Joker-ry at its height! One doesn't know whether he is an "idiot,cretin or moron",perhaps a combination of all three.

"My referendum is good and legal ,yours is bad and illegal"!
Fascism in splendid resurgence thanks to "Insane O'bomber" and his Sancho Panza "Joker-ry". They should be in the dock at the Hague if that entity wasn't a kangaroo court.

http://rt.com/news/157252-washignton-uk ... sanctions/
Selective support: US set to punish Russia for Ukraine elections, referendums results
Published time: May 07, 2014
The Unites States and EU have denounced the referendums planned by anti-coup protesters in Eastern Ukraine as illegal, at the same time demanding that the country-wide presidential elections take place despite the military operation in the East.

Should presidential elections in Ukraine fail to take place on May 25, the US and EU are ready to blame Russia, slapping new ‘powerful’ economic sanctions on Moscow, US Secretary of State John Kerry hinted on Tuesday.

Data rows ::
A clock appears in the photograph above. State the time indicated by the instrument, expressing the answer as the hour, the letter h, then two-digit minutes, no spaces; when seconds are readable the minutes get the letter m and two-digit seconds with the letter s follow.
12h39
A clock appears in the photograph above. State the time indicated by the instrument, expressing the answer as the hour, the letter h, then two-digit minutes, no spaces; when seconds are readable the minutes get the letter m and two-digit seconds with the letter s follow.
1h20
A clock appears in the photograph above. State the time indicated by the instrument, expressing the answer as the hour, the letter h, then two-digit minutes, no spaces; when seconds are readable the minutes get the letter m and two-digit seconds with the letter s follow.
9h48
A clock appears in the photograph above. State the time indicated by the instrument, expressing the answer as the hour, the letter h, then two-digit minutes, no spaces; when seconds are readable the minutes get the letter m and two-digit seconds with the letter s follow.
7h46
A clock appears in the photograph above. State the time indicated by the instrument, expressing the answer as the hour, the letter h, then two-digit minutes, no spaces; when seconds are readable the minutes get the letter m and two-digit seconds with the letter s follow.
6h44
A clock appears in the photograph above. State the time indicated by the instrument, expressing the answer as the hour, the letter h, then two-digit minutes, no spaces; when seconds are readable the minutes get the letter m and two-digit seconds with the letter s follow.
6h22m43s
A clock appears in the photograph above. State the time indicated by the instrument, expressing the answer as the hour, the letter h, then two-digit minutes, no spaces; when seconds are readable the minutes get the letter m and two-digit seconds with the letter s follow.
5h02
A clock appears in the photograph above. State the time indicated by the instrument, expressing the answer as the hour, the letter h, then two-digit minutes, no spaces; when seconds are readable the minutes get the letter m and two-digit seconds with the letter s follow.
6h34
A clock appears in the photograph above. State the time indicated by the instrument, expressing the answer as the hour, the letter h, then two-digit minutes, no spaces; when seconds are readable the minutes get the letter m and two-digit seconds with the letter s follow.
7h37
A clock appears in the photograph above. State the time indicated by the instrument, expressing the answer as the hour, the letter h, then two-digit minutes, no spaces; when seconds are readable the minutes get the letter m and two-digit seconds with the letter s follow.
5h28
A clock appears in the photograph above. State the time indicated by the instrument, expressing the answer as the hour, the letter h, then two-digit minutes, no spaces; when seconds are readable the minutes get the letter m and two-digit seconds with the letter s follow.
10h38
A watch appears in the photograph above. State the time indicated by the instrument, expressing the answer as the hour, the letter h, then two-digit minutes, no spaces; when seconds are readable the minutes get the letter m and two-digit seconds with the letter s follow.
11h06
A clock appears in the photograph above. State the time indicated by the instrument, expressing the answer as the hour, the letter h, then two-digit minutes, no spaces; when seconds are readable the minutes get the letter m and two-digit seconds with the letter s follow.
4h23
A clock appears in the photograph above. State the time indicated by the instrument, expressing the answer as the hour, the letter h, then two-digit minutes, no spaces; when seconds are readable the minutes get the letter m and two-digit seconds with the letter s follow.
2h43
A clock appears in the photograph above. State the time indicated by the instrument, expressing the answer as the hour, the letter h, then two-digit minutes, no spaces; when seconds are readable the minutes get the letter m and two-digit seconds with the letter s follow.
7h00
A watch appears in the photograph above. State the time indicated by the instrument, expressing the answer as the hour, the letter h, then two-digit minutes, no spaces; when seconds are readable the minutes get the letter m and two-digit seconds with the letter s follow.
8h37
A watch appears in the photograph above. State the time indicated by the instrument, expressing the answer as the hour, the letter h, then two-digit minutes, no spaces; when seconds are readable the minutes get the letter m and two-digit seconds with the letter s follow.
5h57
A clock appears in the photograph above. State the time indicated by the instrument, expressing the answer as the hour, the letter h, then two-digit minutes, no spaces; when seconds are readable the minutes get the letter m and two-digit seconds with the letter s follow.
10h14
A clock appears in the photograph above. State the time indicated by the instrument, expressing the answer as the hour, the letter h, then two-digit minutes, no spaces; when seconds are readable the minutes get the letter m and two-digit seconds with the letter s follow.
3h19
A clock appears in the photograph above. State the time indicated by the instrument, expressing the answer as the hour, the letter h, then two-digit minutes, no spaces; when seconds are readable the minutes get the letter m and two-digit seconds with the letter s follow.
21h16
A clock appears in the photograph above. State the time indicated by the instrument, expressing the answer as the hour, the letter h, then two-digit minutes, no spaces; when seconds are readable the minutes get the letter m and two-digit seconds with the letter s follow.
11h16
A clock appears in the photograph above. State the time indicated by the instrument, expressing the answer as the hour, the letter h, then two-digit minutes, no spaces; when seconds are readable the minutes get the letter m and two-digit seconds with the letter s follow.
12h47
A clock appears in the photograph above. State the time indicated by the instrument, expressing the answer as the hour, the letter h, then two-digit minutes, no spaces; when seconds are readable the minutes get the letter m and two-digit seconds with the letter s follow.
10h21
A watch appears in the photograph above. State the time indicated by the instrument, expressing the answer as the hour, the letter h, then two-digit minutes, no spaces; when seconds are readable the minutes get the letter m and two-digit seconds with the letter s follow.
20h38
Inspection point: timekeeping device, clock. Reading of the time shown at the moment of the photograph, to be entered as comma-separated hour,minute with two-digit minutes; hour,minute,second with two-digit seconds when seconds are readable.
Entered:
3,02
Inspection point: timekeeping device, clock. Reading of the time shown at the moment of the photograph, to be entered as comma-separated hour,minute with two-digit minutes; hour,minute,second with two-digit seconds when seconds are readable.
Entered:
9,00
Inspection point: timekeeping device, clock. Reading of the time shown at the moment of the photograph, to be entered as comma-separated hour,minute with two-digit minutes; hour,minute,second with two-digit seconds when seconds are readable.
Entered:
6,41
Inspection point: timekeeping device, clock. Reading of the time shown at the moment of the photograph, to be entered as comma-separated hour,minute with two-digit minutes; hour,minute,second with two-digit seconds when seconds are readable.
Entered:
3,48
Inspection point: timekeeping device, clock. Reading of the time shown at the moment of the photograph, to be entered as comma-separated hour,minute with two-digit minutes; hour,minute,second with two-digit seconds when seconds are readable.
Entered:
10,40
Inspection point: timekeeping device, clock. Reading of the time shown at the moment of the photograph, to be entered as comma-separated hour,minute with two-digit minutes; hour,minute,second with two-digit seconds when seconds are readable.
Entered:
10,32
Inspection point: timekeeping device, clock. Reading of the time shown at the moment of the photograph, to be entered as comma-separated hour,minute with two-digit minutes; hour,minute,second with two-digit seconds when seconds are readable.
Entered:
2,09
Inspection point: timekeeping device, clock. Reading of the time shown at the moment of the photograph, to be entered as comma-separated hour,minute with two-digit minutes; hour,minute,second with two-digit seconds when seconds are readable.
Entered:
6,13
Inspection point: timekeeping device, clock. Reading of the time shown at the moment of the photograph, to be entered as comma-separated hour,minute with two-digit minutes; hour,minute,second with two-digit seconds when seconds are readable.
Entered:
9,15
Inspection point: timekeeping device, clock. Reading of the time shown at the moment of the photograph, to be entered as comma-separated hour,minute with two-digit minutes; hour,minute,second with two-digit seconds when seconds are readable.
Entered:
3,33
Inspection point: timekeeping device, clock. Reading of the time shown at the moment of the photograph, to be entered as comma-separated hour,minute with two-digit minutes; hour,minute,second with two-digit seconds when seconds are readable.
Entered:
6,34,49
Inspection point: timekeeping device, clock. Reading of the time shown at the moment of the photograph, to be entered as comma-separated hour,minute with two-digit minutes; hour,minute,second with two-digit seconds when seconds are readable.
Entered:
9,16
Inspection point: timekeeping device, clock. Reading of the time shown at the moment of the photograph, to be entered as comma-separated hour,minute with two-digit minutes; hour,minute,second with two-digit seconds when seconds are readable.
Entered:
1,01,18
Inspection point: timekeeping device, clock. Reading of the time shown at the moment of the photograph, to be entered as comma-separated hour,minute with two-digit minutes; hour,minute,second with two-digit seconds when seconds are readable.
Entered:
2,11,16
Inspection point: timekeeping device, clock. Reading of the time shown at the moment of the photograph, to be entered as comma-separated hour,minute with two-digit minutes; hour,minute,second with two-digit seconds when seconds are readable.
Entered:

Exercises ::
A. Copy the passage on the Ukraine referendums between "Fascism in splendid" and "a kangaroo court.", inclusive.
B. Write a continuation of the passage on the Ukraine referendums, starting after its final sentence.
The items are not required for this work.

Expected outputs ::
A.
Fascism in splendid resurgence thanks to "Insane O'bomber" and his Sancho Panza "Joker-ry". They should be in the dock at the Hague if that entity wasn't a kangaroo court.

B.
“There's no question about our ability, when we want to, to be able to put sanctions in place that are even more biting than what we have today,” Kerry said in a joint news conference with EU foreign policy chief Catherine Ashton.

Washington officials were sending a message that any recognition of the scheduled referendums in the east of Ukraine by Russia will have dire economic consequences, at the same time accusing Moscow of trying to disrupt the presidential elections.

“What we're doing this week,” Assistant Secretary of State Victoria Nuland told a Senate Foreign Relations Committee hearing, “…is trying to develop this strong sectoral package on both sides of the Atlantic so that the Russians can see it, understand it, and understand its impact if they take further action to prevent these elections from happening.”

In imposing new sanctions the US administration will have to coordinate its actions with the European Union, Nuland added. “Keeping the cats herded is a challenge for the Europeans,” she said.

Russians are “doing everything they can” to disrupt Ukraine's elections. “It seems to me there needs to be a consequence for that up front so that that disruption doesn't continue to take place,” Senator Robert Menendez, the panel's chairman said at the hearing.

Currently over 20 Republican senators co-sponsored a bill seeking to impose tougher sanctions on Russia, in particular on major banks and energy companies.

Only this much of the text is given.